* Start Document passage *
Goal: Create a model that can detect when a user is going through an important event in their life using the user's emails.
- python2.7 (For NLP Packages)
- python3 (For parsing raw emails)
- pymongo
pip install pymongo
- gensim (only if you want to import word2vec model)
pip install gensim
- numpy
pip install numpy
- scipy
pip install scipy
- Got Your Back (G.Y.B)
- seaborn
pip install seaborn
- nltk
pip install nltk
The files of interest in terms of models are: random_forest_confusion_matrix.py
, linear_model.py
, and pca_plot.py
. The featurization is done under the hood and is passed in as options to linear_model.py
.
The following command will generate a ridge classifier with TF-IDF for text featurization.
python models/linear_model.py
- eparser.py
After generating your GYB directory, invoke eparser.py
to store your parsed emails onto your local MongoDB in the unlabeled
email collection.
Usage
python3 eparser/parser.py [path to folder with GYB emails]
Example
python3 eparser/parser.py ~/Documents/Berkeley/ML/Intuit/got-your-back-1.0/GYB-GMail-Backup-matthewtrepte@gmail.com/2016
email = {'From': "Email Sender",
'Subject': "Email Subject",
'Text': "Email Body Text",
'To': "Email Recipient",
'_id': "Datum Id"
* End Document passage *
▶ _Written problem A_
Give the email event-detection project notes again from "The following command" to "email collection.", putting "lasso classifier" in place of "ridge classifier".
▶ _Written problem B_
In the email event-detection project notes, which Python version is listed for parsing raw emails?
* Start Stored data *
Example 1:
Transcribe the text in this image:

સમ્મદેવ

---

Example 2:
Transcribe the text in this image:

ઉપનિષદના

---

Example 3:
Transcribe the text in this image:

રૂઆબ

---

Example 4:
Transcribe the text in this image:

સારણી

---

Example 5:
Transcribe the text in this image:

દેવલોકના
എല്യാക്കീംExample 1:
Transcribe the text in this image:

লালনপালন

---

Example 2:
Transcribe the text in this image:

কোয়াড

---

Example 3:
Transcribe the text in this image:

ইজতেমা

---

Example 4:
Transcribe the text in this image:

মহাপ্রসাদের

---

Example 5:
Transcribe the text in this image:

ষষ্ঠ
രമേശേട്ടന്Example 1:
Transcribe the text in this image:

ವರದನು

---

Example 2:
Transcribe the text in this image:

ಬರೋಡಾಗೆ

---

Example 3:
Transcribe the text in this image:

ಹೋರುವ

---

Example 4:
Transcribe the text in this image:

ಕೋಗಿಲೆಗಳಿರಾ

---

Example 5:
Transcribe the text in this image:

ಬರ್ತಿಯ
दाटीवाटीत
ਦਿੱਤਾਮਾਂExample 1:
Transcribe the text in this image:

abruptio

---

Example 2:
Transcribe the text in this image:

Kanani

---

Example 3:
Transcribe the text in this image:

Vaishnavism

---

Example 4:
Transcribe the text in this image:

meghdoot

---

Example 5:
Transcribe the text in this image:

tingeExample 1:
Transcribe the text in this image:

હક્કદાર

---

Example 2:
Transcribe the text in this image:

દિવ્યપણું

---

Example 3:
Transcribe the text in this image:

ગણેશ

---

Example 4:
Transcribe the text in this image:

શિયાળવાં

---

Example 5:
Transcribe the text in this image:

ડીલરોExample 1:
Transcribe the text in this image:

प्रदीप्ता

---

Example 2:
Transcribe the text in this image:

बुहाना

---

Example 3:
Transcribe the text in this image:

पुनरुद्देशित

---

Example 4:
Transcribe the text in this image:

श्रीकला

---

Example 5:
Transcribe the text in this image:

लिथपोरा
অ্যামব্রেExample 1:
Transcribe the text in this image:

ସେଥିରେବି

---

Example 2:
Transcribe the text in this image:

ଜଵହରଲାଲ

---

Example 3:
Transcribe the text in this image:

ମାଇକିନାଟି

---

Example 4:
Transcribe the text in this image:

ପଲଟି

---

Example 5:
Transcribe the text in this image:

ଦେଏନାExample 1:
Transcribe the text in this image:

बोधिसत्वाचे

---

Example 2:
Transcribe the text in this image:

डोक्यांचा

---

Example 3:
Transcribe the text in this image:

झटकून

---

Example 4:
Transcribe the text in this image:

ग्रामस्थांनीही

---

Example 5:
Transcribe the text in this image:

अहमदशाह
* End Stored data *
▶ _Written solution A_
The following command will generate a lasso classifier with TF-IDF for text featurization.
python models/linear_model.py
- eparser.py
After generating your GYB directory, invoke eparser.py
to store your parsed emails onto your local MongoDB in the unlabeled
email collection.

▶ _Written solution B_
python3